The records START
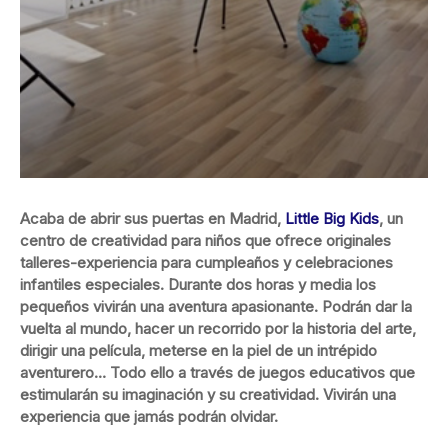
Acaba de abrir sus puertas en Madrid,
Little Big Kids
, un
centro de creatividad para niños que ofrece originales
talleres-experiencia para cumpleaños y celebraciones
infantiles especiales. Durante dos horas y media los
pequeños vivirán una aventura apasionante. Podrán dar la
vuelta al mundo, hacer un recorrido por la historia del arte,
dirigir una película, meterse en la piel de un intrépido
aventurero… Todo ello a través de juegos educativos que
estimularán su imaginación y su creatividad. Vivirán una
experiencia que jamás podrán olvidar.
The records END
**Problem to work on:** Transcribe the text of the records word for word, keeping every line break, and leave the pictures out of your answer.

**Expected output:**
Acaba de abrir sus puertas en Madrid,
Little Big Kids
, un
centro de creatividad para niños que ofrece originales
talleres-experiencia para cumpleaños y celebraciones
infantiles especiales. Durante dos horas y media los
pequeños vivirán una aventura apasionante. Podrán dar la
vuelta al mundo, hacer un recorrido por la historia del arte,
dirigir una película, meterse en la piel de un intrépido
aventurero… Todo ello a través de juegos educativos que
estimularán su imaginación y su creatividad. Vivirán una
experiencia que jamás podrán olvidar.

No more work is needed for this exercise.